Uzmanlar deprem öncesinde defalarca bugünlerde yaşayacağımız felaketlere dikkat çektiler. Hatta Kahramanmaraş merkezli depremlerin ardından önceki geceki gibi Hatay'da da bu şiddette bir deprem olabileceği konusunda çok kez uyarılar yapıldı. Şimdi ise Adana ve Kıbrıs ile ilgili benzer açıklamalar yapıyorlar.
Yani bu felaketlerin zamanları tam olarak belli olmasa da büyüklükleri ve oluşturabilecekleri tüm tehlikeler belli. Alanlarında uzman, liyakat sahibi bilim insanlarının yaptıkları uyarıları zamanında dikkate alsak deprem bu büyüklükte bir felakete dönüşmeyebilirdi.
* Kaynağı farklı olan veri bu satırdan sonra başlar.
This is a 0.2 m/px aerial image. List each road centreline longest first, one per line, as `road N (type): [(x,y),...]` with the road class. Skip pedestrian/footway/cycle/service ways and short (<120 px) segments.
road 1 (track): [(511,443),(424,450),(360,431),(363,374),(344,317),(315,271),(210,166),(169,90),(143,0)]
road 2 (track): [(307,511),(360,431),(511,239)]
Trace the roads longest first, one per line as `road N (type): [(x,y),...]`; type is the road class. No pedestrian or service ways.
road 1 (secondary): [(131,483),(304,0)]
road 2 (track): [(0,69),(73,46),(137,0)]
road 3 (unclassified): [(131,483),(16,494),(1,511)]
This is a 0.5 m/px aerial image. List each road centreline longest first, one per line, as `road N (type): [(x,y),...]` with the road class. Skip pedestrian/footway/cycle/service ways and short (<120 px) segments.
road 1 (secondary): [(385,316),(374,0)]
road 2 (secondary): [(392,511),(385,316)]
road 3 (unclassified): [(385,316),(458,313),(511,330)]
Yine afet yönetimi ile ilgili tüm kurum ve kuruluşların hazırlıklarını yaparken bilimin ışığında kararlar alıp planlamalar yapmaları böylesine büyük bir afetin bile yıkıcı etkilerini azaltabilirdi.
PEKİ BİZLER NE YAPTIK?
Peki biz ne yaptık bunca yıl boyunca derseniz, işte işin o kısmı çok vahim.
Yıllarca televizyon televizyon gezip tehlikelere dikkat çeken, olası yıkımı öngören uzmanları sadece dinleyip aklımıza estiği gibi davrandık. Ne dedi uzmanlar? Türkiye bir deprem ülkesi. Bu topraklarda deprem inkar edilemez bir gerçek. Yeri ve zamanı bilinmese de bu gerçeğe hazırlıklı olmalıyız.
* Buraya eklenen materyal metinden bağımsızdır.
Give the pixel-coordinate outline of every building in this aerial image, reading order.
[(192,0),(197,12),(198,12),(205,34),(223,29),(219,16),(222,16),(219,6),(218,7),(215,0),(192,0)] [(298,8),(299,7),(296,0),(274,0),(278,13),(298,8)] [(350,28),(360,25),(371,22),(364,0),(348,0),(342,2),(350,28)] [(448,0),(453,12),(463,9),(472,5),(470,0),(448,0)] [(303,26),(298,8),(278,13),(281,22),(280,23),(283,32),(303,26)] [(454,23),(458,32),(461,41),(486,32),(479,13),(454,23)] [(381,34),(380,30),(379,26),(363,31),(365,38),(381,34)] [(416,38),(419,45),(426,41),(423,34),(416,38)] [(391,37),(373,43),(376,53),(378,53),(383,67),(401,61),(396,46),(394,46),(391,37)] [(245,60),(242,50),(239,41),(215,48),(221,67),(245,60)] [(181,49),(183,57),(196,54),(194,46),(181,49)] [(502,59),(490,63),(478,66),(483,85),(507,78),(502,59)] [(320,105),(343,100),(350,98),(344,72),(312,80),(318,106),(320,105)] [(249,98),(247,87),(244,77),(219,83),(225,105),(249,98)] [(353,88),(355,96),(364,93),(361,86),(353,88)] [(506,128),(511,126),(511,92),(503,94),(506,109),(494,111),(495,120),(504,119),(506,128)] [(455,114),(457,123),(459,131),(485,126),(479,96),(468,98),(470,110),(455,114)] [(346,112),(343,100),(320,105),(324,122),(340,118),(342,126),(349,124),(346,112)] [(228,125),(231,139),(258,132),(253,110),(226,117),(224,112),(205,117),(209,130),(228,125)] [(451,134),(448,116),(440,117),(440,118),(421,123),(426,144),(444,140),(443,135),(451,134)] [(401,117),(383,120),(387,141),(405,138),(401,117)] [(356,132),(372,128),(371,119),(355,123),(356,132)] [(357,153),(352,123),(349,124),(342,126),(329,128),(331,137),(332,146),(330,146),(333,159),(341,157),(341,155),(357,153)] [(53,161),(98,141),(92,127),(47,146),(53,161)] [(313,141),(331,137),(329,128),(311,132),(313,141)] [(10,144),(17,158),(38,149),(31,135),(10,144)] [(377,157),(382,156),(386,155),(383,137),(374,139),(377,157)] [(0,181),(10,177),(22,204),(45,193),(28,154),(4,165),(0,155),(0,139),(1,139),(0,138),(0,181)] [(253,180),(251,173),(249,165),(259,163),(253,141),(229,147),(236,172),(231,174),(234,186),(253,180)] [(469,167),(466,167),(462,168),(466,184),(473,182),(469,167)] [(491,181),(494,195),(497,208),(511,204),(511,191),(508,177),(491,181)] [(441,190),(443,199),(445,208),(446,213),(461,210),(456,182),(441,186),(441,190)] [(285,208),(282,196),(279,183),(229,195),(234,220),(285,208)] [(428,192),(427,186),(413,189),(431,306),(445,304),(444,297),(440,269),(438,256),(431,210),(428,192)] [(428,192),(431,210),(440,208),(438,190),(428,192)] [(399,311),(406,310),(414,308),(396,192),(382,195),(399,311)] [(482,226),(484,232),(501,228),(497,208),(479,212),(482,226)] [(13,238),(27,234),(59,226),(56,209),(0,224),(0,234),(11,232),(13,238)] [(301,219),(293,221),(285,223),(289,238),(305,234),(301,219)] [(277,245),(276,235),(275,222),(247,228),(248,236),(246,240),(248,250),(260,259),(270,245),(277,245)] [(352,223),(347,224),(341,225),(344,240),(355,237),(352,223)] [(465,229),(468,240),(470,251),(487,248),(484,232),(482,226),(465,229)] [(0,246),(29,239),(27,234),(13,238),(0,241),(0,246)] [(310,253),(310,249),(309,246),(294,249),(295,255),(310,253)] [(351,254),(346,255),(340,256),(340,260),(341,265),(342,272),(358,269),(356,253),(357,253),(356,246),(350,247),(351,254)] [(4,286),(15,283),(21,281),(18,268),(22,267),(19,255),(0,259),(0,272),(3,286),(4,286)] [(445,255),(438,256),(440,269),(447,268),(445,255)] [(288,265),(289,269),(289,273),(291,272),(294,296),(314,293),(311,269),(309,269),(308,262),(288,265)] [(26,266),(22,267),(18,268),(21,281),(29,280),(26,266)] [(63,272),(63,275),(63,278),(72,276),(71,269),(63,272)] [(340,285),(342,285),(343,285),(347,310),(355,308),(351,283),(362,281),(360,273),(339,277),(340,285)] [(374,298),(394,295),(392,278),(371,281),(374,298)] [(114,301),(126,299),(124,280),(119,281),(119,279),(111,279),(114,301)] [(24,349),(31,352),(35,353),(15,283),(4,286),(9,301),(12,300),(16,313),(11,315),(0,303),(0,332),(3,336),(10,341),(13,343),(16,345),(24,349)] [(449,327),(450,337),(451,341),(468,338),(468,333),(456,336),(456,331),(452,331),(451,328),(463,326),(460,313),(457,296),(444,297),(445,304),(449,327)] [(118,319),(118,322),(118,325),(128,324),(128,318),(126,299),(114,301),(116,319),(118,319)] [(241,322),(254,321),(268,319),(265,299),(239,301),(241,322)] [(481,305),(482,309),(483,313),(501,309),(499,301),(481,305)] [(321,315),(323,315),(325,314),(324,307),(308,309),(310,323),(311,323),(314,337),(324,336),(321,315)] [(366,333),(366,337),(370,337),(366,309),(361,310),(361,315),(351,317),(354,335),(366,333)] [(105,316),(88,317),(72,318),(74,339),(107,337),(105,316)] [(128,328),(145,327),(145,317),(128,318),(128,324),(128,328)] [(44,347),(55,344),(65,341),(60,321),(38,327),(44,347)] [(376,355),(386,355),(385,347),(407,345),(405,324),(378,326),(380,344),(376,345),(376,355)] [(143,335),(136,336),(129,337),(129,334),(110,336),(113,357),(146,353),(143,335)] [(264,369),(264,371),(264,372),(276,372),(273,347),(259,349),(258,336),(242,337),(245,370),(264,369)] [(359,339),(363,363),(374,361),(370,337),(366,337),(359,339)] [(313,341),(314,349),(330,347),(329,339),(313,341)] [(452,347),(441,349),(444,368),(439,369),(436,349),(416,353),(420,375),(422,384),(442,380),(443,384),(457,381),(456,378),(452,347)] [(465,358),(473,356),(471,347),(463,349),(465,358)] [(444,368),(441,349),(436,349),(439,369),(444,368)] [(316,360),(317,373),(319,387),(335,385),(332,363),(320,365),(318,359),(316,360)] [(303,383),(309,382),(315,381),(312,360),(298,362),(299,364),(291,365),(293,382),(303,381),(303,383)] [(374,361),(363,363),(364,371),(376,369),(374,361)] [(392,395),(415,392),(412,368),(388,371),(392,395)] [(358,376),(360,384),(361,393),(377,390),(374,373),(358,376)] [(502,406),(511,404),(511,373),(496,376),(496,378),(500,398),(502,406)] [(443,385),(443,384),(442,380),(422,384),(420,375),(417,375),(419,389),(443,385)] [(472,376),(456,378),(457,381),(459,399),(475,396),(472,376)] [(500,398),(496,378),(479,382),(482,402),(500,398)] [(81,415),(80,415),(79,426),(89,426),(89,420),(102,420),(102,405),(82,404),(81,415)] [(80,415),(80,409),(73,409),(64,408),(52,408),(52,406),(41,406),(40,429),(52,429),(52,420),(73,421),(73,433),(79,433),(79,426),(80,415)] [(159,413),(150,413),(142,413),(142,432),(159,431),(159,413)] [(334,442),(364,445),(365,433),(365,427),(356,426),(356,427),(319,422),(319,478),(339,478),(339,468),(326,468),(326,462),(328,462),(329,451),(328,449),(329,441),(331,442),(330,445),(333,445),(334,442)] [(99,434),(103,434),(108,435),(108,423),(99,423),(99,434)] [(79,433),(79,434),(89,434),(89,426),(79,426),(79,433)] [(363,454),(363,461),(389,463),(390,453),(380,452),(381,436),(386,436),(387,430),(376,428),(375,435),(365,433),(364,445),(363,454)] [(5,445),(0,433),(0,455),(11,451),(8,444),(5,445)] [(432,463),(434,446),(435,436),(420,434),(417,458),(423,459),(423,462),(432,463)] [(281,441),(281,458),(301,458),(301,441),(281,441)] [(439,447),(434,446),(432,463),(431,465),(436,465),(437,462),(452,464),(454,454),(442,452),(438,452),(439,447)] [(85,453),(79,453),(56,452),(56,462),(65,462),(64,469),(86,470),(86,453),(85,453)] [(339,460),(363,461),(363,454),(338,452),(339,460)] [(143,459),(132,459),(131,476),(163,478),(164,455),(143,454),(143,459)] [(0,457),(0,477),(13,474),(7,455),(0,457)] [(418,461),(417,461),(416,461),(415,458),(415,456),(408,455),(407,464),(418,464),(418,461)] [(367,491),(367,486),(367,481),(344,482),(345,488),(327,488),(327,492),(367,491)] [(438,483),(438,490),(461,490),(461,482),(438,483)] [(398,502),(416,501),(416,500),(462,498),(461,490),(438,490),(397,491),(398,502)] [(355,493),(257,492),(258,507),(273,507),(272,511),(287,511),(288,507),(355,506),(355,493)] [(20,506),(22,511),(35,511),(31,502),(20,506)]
Peki bizler ne yaptık sade vatandaş olarak, yaşadığımız kentte ne zaman ve ne büyüklükte deprem olabileceğini merak etmekten başka? Ne zaman olur demek yerine her an olabilir diye hayatlarımızda bir değişiklik yaptık mı mesela? İzmir, daha 2020'de yüzleşti depremin yıkıcı gerçeği ile. Peki o günden sonra kim ne yaptı deprem gerçeğinin bir daha hayatlarımızı altüst etmemesi için? Sadece kişiler nazarında değil bu soru, yerel yönetimler ve devletin tüm kurumları için geçerli.
NEDEN SORGULAMIYORUZ?
Bu coğrafyada yapılaşmanın, devasa kent merkezlerinin neden ısrarla ovalara yapıldığı, dağ etekleri, kayalık sağlam zeminler dururken, deniz ve nehir kenarlarına neden çok katlı binalar diktiğimizi hiç sorgulamayacak mıyız? Ulaşım gibi gündelik sıkıntılar, alışveriş merkezlerine yakın olma isteği, okul dershane gibi eğitim kurumlarına hangi mesafede olduğumuz mu belirleyecek bir depremde enkaz altında kalıp kalmayacağımızı? Birçok insan bu ve buna benzer nedenlerle şehir merkezlerine sıkışıp kalıyor biliyorum.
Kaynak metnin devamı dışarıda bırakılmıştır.